Another news article described the experiences of a local journalist who had developed serious depression. When he contacted the wellbeing service he was “passed from pillar to post, then told to call again later, I gave up. I simply could not try again”.
To me it feels like the trust is trying hard to cover all the legal bases, without actually caring about the experience of service users.
What do we want of our mental health care?
When I lived in Leeds I received much better care and was admitted to a day centre when I was in the midst of a mixed episode (this also highlights the variation in standard of care across the UK). It really helped me to feel supported and safe. There were support and therapy groups during the day as well as regular appointments with a psychiatrist- the same one, not passed from one to another. Medication was also available on site and each of us had our own keyworker who was available all day if we needed to chat. It really was very good.

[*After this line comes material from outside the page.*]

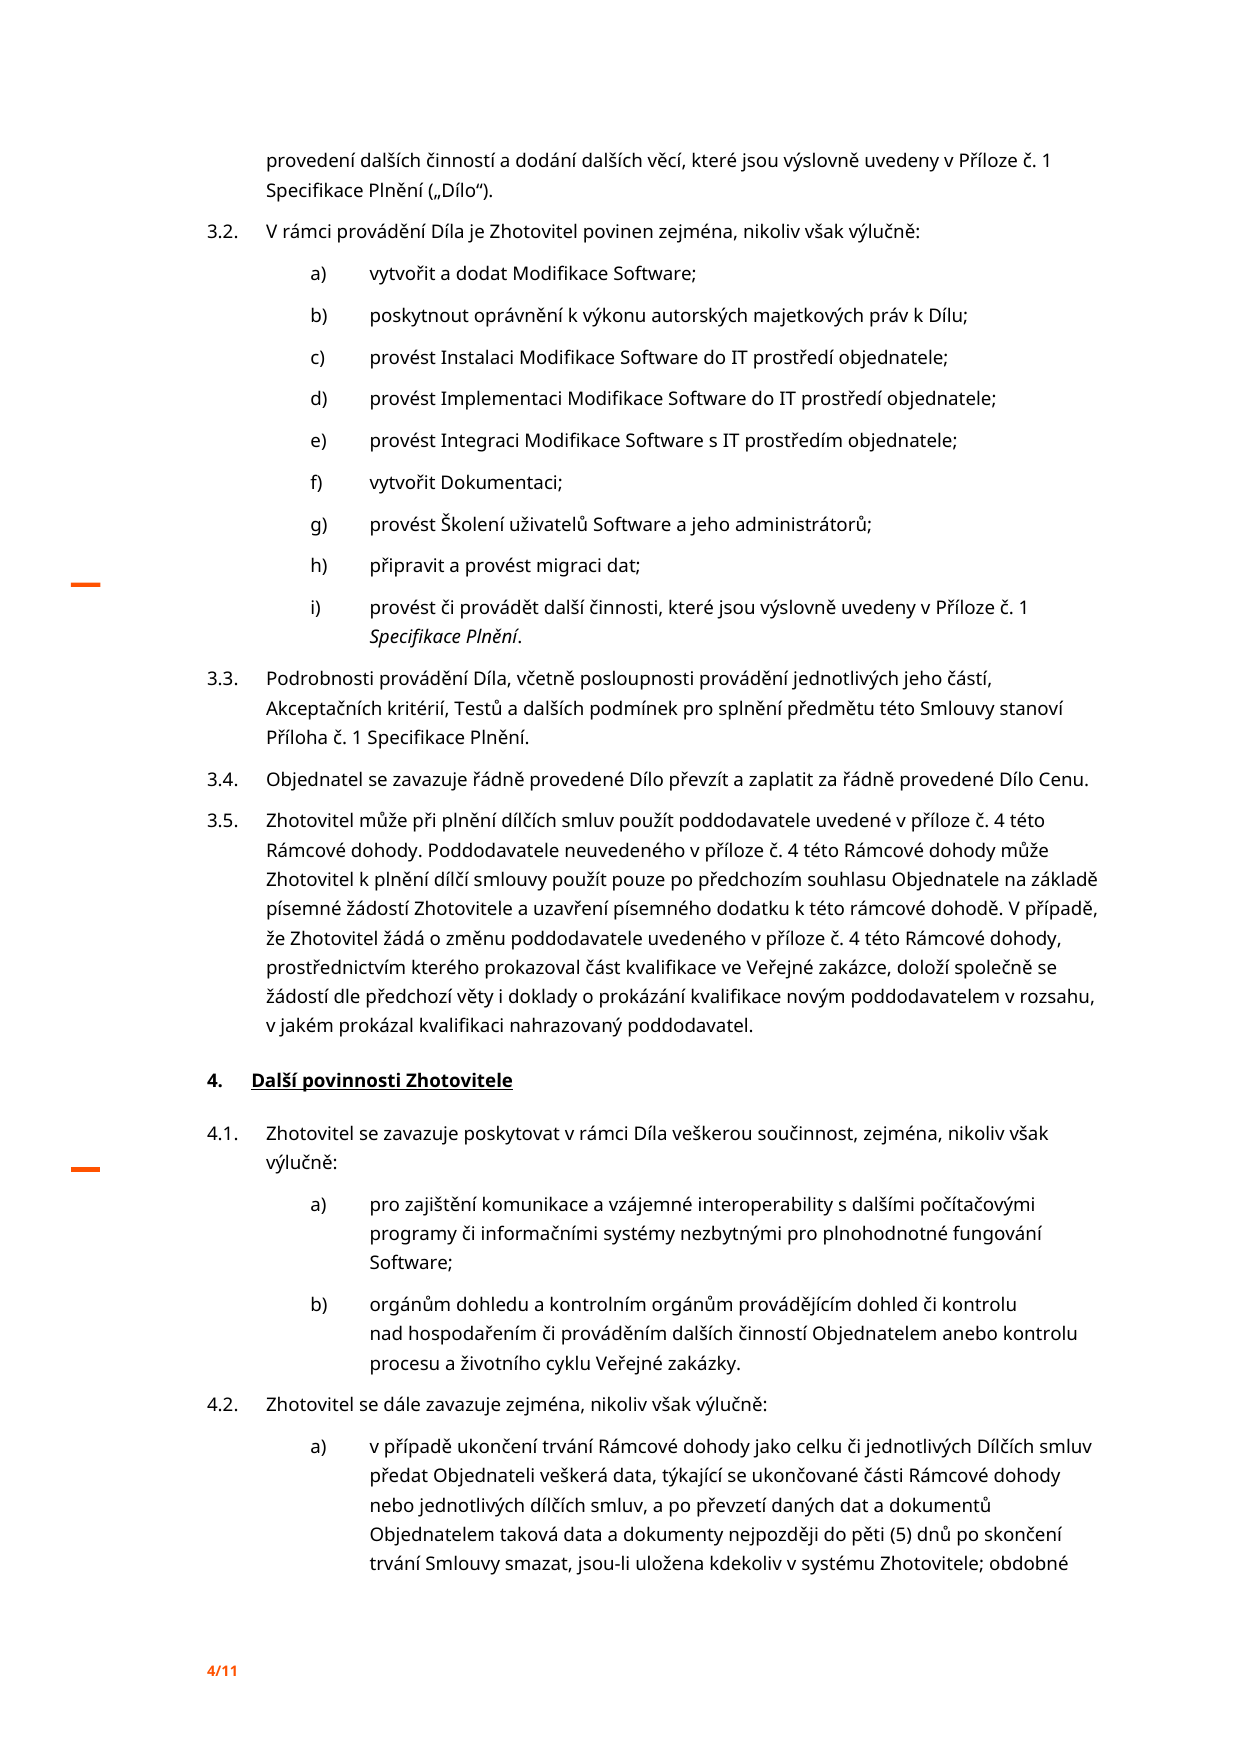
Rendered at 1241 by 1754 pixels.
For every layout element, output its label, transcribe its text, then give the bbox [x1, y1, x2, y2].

For me, Bach Flower Remedies, Reiki, massage, exercise, journalling, aromatherapy, personal and spiritual development (including energy work such as grounding and clearing energies) have all played key roles too, as well as mindfulness-based cognitive therapy. A trip to a spa also works wonders if I can afford it! I find being in nature very healing too and cuddling the dog!
To be able to go to a healing centre with all around therapy access would be awesome- with the focus on healing & wellness as a whole-being, not just our mental states. Working on personal development too would be ideal in my world.
It would be great to hear your ideas of ideal treatment & therapy for bipolar, depression, anxiety, etc.
The suicide of Matthew Dunham here in Norwich is just one example of a case where the system has failed an individual. Of course, it is not the only factor involved, but when you’re on the edge of suicide the help and support you get is essential. Positive changes are coming into play at the trust here in Norfolk (though the budget cuts are worrying), but should it really take a suicide for this to come about?